Breve brano sull'emigrazione

« […] Infine, nel capitolo IV Preludio di guerra, si può notare la mesta situazione di una comunità isolata, come fu storicamente San Giovanni in Fiore, di fronte ai nuovi eventi che spezzavano i tradizionali legami organici tra i propri membri. Tutta la stabilità della comunità, nella quale anche i rapporti di vicinato e di comparaggio erano vissuti come un’estensione dei legami reali di parentela, si trovò messa profondamente in crisi dall’emigrazione verso l’America e dal reclutamento forzato per il servizio di leva da prestare al nuovo Stato italiano.

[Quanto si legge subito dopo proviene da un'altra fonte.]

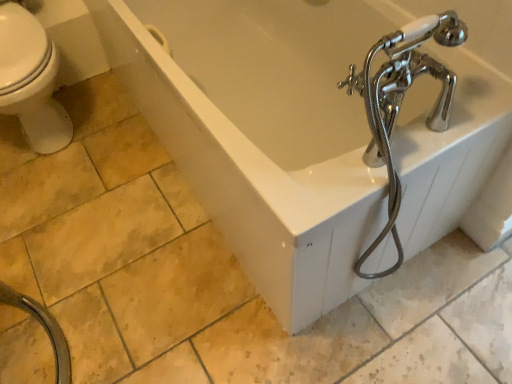
Question: From the image's perspective, is white glossy bathtub at center located above or below black rubber garden hose at lower left?

Choices:
 (A) below
 (B) above

Answer: (B)

Question: Considering the positions of white glossy bathtub at center and black rubber garden hose at lower left in the image, is white glossy bathtub at center wider or thinner than black rubber garden hose at lower left?

Choices:
 (A) thin
 (B) wide

Answer: (B)

Question: Is white glossy bathtub at center inside the boundaries of black rubber garden hose at lower left, or outside?

Choices:
 (A) outside
 (B) inside

Answer: (A)

Question: Relative to white glossy bathtub at center, is black rubber garden hose at lower left in front or behind?

Choices:
 (A) front
 (B) behind

Answer: (A)

Question: Is black rubber garden hose at lower left taller or shorter than white glossy bathtub at center?

Choices:
 (A) short
 (B) tall

Answer: (A)

Question: From a real-world perspective, is black rubber garden hose at lower left physically located above or below white glossy bathtub at center?

Choices:
 (A) above
 (B) below

Answer: (B)

Question: Is black rubber garden hose at lower left bigger or smaller than white glossy bathtub at center?

Choices:
 (A) small
 (B) big

Answer: (A)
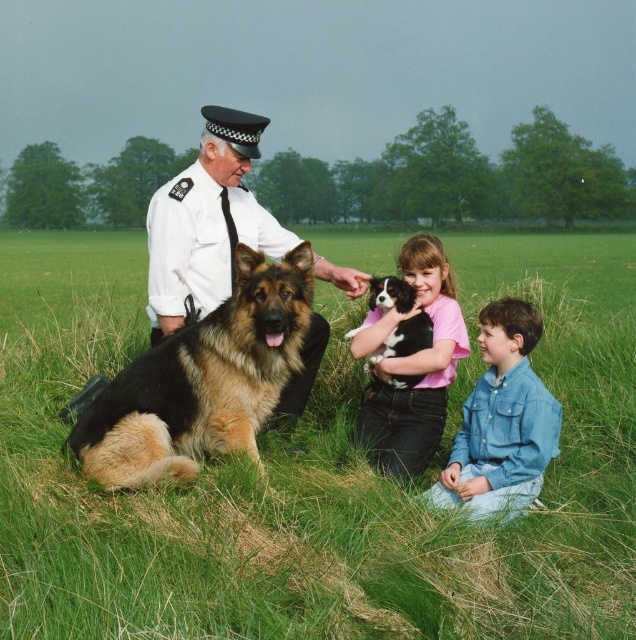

Iniziata dopo la caduta del Regno borbonico delle Due Sicilie, l’emigrazione d’oltreoceano fu come una ferita sempre aperta. Si notino questi due versi che rendono in pieno l’idea di una piccola comunità, radunatasi alla stregua di un corteo funebre, per portare il suo estremo saluto a quanti, in procinto di partire, recidevano le proprie radici:

I vicini si radunano per l’ultimo saluto
che ha il sapore amaro del cordoglio.

L’introduzione del servizio militare obbligatorio aggiungeva al dolore del distacco anche un notevole danno socioeconomico, poiché sottraeva alle famiglie contadine l’apporto delle braccia più valide. Questo viene ricordato da Scarcelli nel capitolo III “Maturo per la Patria”:

C’è chi ricorda che nonni e genitori
al fermo leva non erano obbligati;
ora che la leva è legge son dolori:
giovani e forti ai campi son strappati.

In realtà, nel Regno delle Due Sicilie la leva esisteva: era però, innanzitutto, limitata ai territori continentali e poteva poi essere “riscattata” col versamento alle casse statali di una modesta somma di denaro. Uno dei tanti provvedimenti miopi del nuovo governo piemontese fu proprio quello di rendere obbligatoria la leva, al fine di favorire l’ “integrazione” fra le diverse popolazioni del nuovo Stato unitario. Ma il provvedimento fu invece causa di divisione e ribellione, poiché molti giovani meridionali lo intesero come un abuso e vi si opposero dando vita a un vistoso fenomeno di renitenza. Chiedere, infatti, a un contadino della Puglia o della Calabria di abbandonare terra e affetti per trasferirsi al nord per un paio d'anni fu una decisione assolutamente inopportuna. Purtroppo accadde anche di peggio, quando allo scoppio della prima guerra mondiale i contadini meridionali vennero chiamati in massa alle armi per costituire la fanteria d’assalto dell’esercito italiano.».